09. In the 80’s Chuck E Cheeses didn’t shred the tickets you get out of their games and use to buy toys, candy etc. My friends and I were biking one day behind a strip mall practicing our wheelies and jumps. We saw a worker throwing a garbage bag of tickets into the dumpster behind Chuck E Cheese. We grabbed it and then started circling back about once a week. Garbage bags and garbage bags full of tickets. We were doing so well, one of my friends parents got in on it. She would take the mini van behind there and have her kids load up. And this is why tickets are now shredded.
I think I still have a huge stockpile of Frisbees and stuffed animals in my parent’s attic somewhere.
10. I guess this is Kind of a loophole. One of my proudest moments none the less. In the final semester of my senior year in high school I decided to take a class called Physics II. I liked the first physics class I took. I thought that this would be a fun class to go out on. WRONG. It was basically AP physics. I was in WAY over my head. It’s not that I wasn’t trying, it’s that physics just wasn’t a subject I could easily understand.
I failed a lot of tests. At the end of the semester I had a D- going into the final. I’m freaking out at this point thinking that my college acceptance is going to be pulled.
Our final project is about buoyancy. The task is to build a boat that could support you and your partner out of nothing but cardboard, glue and 20′ of duct tape. If you could paddle to the end of a pool and back with you and your partner in the boat, you get an A on that aspect of the project.
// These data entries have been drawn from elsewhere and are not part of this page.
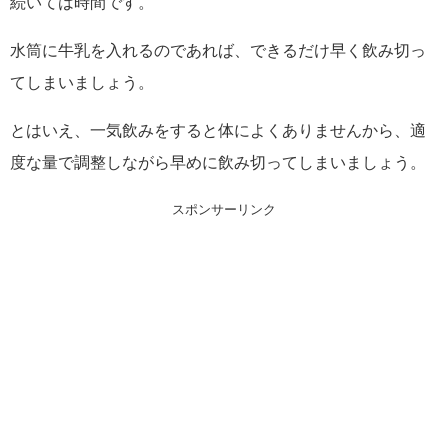
続いては時間です。
水筒に牛乳を入れるのであれば、できるだけ早く飲み切っ
てしまいましょう。
とはいえ、一気飲みをすると体によくありませんから、適
度な量で調整しながら早めに飲み切ってしまいましょう。
スポンサーリンク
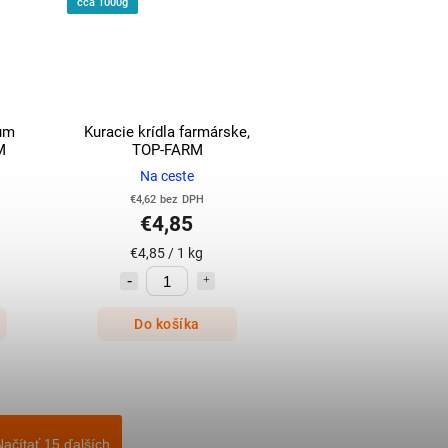
cca 1000g
ium
Kuracie krídla farmárske,
M
TOP-FARM
Na ceste
€4,62 bez DPH
€4,85
€4,85 / 1 kg
Do košíka
Načítať 15 ďalších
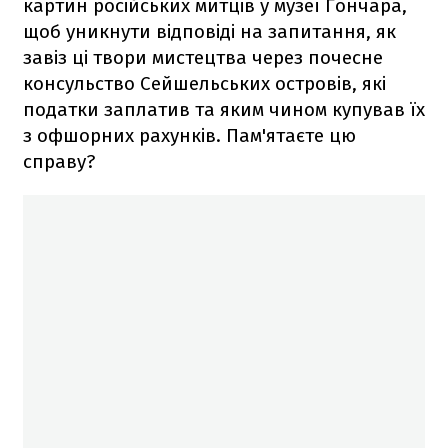
картин російських митців у музеї Гончара,
щоб уникнути відповіді на запитання, як
завіз ці твори мистецтва через почесне
консульство Сейшельських островів, які
податки заплатив та яким чином купував їх
з офшорних рахунків. Пам'ятаєте цю
справу?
Great!
Then my teacher made the mistake of offering an extra incentive. For every length of the pool you could go beyond that without sinking, you’d get 40 extra credit points. Extra credit was my only hope. We went out and found the sturdiest cardboard we could find. We carefully folded, glued and cut the cardboard into a canoe type of boat. It looked great.
The day finally came. The entire class brought their boats out and we started. Most people made it to the end of the pool before their boats started to disintegrate. One group made it back and forth 13 times before they sank. Whoa!
We were the very last team. We go in and start paddling. We make it to the end paddle back. Then out and back again. And again. And again. We crossed the pool SIXTY TIMES before our teacher made us stop. We did not sink. We both earned 2,400 extra credit points. I went from a D- to an A on the very last final I ever had in high school.
True story and one of my greatest days.